Desde sua criação, foram agraciados o mexicano José Emilio Pacheco (2004), o argentino Juan Gelman (2005), o nicaraguense Ernesto Cardenal (2009), os peruanos Carlos Germán Belli (2006) e Antonio Cisneros (2010), os cubanos Fina García-Marruz (2007), José Kozer (2013) e Reina María Rodríguez (2014), além dos chilenos Carmen Berenguer (2008), Óscar Hahn (2011) e Nicanor Parra (2012).

Augusto de Campos

"Foi mais que uma surpresa", comentou o agraciado, poeta, tradutor, ensaísta, crítico de literatura e música. Primeiro, porque o prêmio nunca havia sido concedido a escritor de língua portuguesa. Depois, pela peculiaridade de sua obra.

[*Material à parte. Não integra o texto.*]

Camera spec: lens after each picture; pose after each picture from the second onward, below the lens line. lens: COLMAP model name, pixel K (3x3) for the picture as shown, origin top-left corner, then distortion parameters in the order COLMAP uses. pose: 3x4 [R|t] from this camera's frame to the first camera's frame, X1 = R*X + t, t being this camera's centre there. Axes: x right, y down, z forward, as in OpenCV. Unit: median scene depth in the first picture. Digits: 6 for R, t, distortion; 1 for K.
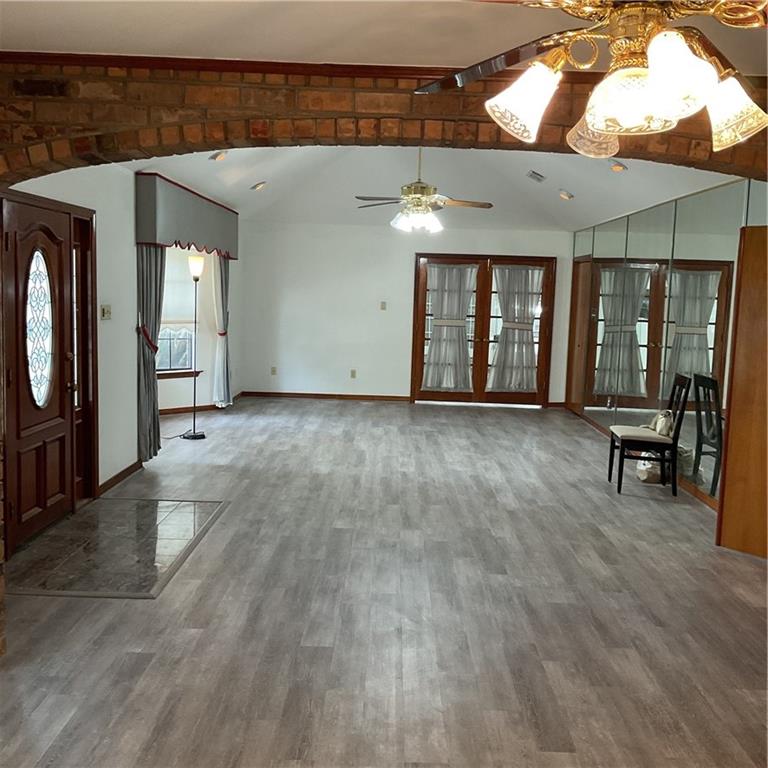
lens RADIAL K [[832.6, 0, 384.0], [0, 832.6, 384.0], [0, 0, 1]] dist [-0.007772, -0.027285]
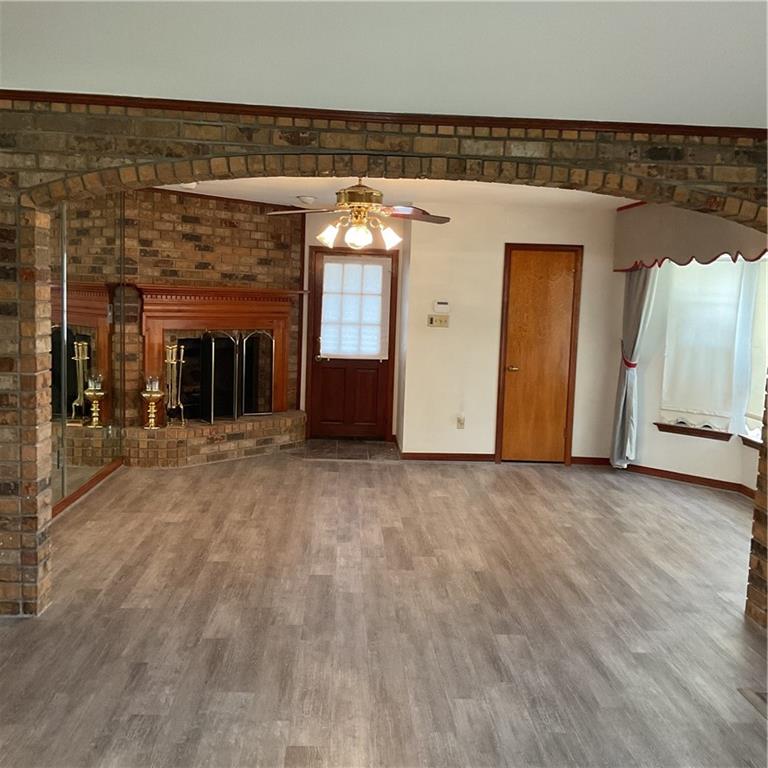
lens RADIAL K [[832.6, 0, 384.0], [0, 832.6, 384.0], [0, 0, 1]] dist [-0.007772, -0.027285]
pose [[-0.995980, -0.060058, -0.066462, 0.166531], [-0.073058, 0.973937, 0.214732, -0.211192], [0.051834, 0.218725, -0.974409, 1.915257]]
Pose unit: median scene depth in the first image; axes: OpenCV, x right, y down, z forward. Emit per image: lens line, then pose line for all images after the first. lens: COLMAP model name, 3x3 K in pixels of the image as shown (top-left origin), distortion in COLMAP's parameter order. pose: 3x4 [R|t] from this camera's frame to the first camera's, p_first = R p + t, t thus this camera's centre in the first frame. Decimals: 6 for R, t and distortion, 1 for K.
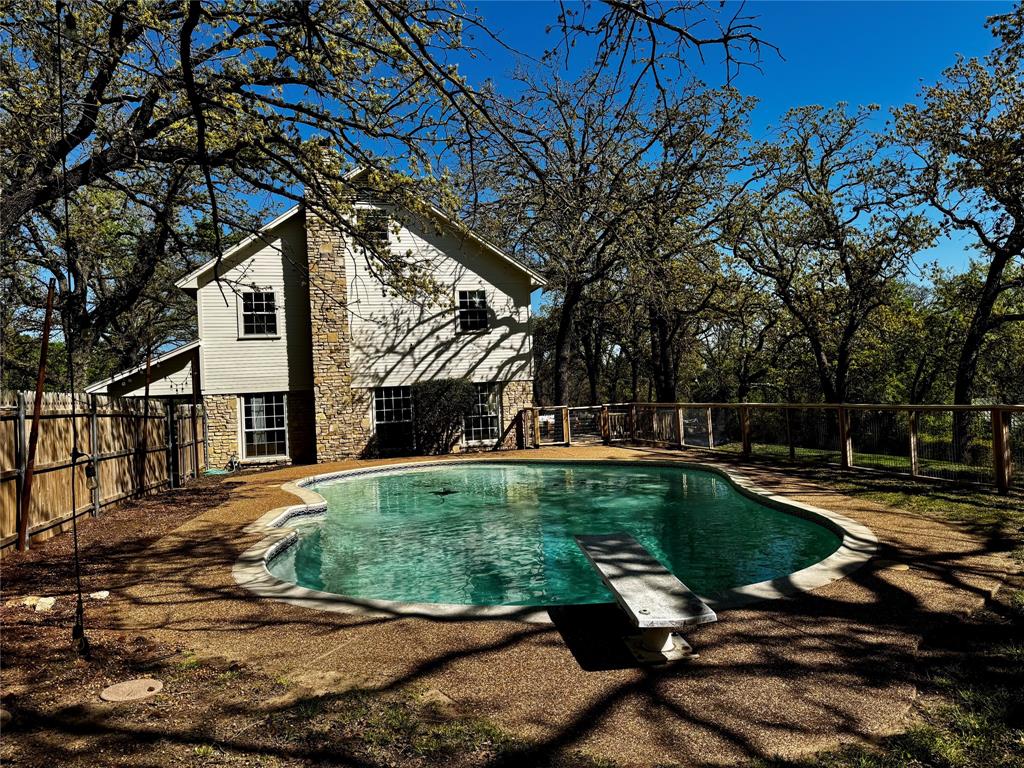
lens RADIAL K [[708.8, 0, 512.0], [0, 708.8, 384.0], [0, 0, 1]] dist [0.058775, -0.071620]
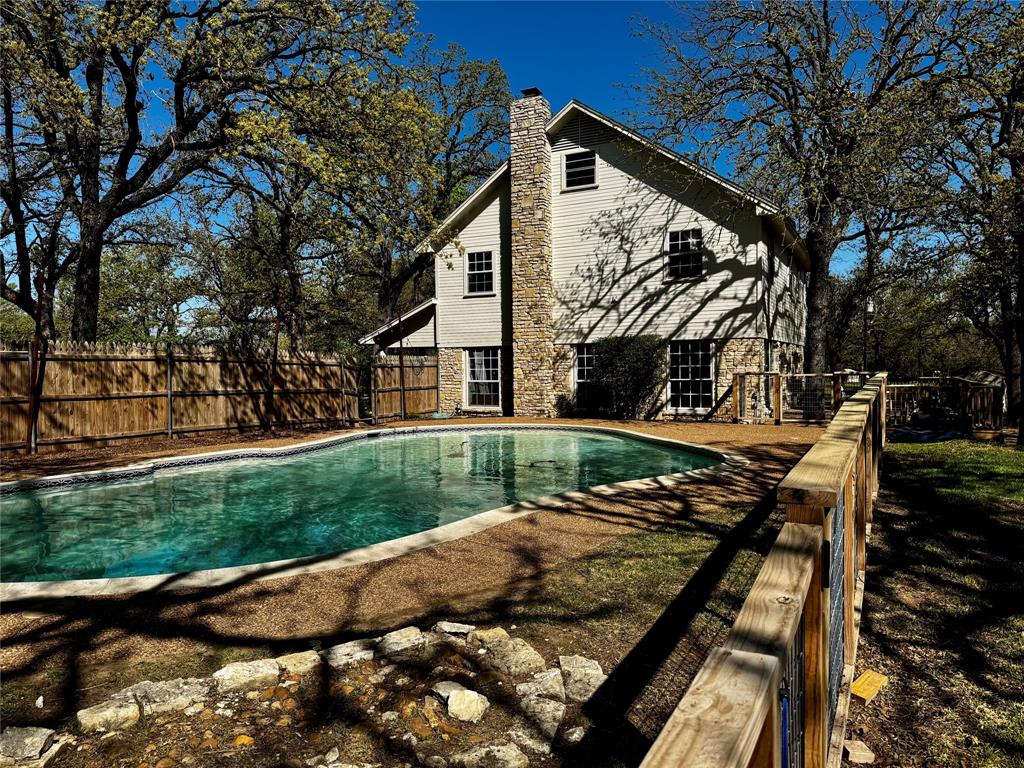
lens RADIAL K [[712.8, 0, 492.3], [0, 712.8, 387.1], [0, 0, 1]] dist [0.097263, -0.077831]
pose [[0.734815, 0.058685, -0.675724, 0.368012], [-0.012062, 0.997223, 0.073490, -0.006303], [0.678160, -0.045851, 0.733482, 0.209842]]
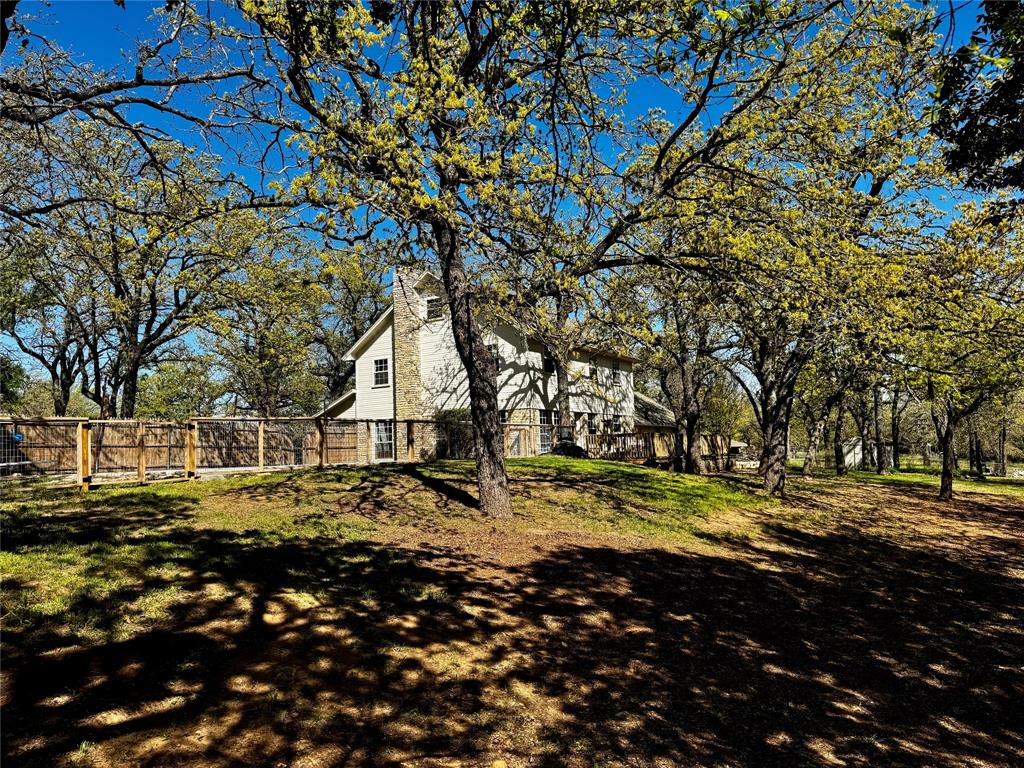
lens RADIAL K [[708.8, 0, 512.0], [0, 708.8, 384.0], [0, 0, 1]] dist [0.058775, -0.071620]
pose [[0.700576, -0.048126, -0.711953, 0.973708], [0.013225, 0.998427, -0.054477, 0.021504], [0.713455, 0.028749, 0.700111, 0.059784]]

"Minha poesia é experimental, que lida com territórios desconhecidos ou pouco frequentados pela literatura convencional", comentou Augusto, criador – junto a seu irmão Haroldo de Campos e a Décio Pignatari – do Movimento Concretista no Brasil. "Jamais poderia imaginar que me outorgassem um prêmio".

Em novembro, Augusto de Campos receberá outro prêmio: coincidentemente, será o homenageado da Ordem do Mérito Cultural, no dia 5 de novembro, em Brasília.

Cooperação Cinematográfica

Além da solenidade de entrega do prêmio, o ministro Juca Ferreira participou de dois outros compromissos na capital chilena nesta quarta-feira. No início da tarde, assinou, com seu par chileno, Ernesto Ottone, um protocolo de cooperação cinematográfica para apoio à coprodução de filmes de longa-metragem, de qualquer gênero, entre os dois países.

O Conselho Nacional da Cultura e das Artes (CNCA) do Chile e a Agência Nacional do Cinema (Ancine) farão aporte financeiro equivalente a US$ 100 mil, cada, no primeiro ano de execução do protocolo. Ao longo desse período, O CNCA e a Ancine irão lançar um concurso, público e oficial, que selecionará um projeto de filme de cada país que receberá apoio à coprodução.

12ª Bienal de Artes Mediales

Em seguida, Juca Ferreira acompanhou Ernesto Ottone a uma visita guiada ao Museu Nacional de Belas Artes (MNBA), onde será inaugurada, nesta quinta-feira, dia 8, a 12ª Bienal de Artes Mediales (BAM). Também participaram da visita Roberto Farriol, diretor do Museu, e Enrique Rivera, diretor da Bienal de Artes Mediales (Bienal de Artes Digitais).

Ernesto Ottone destacou a importância da Bienal como "o evento de maior trajetória e impacto para a arte, a ciência, a tecnologia e a cultura digital em nosso país¨. Juca Ferreira falou da importância que sua gestão dá aos novos meios, a partir do entendimento de que "a dimensão digital, os novos meios, as múltiplas telas vem modificando o sentimento de espaço de tempo, o que criou um território cultural dos mais importantes, talvez o mais importante do momento atual, porque ele possibilita a articulação planetária dos criadores e a possibilidade de desenvolvimento de novas estéticas, nós temos apoiado o processo de desenvolvimento de cultura digital e temos estimulado que nova geração de criadores, mesmo que trabalhem com outras linguagens, passem por esse território dos meios digitais".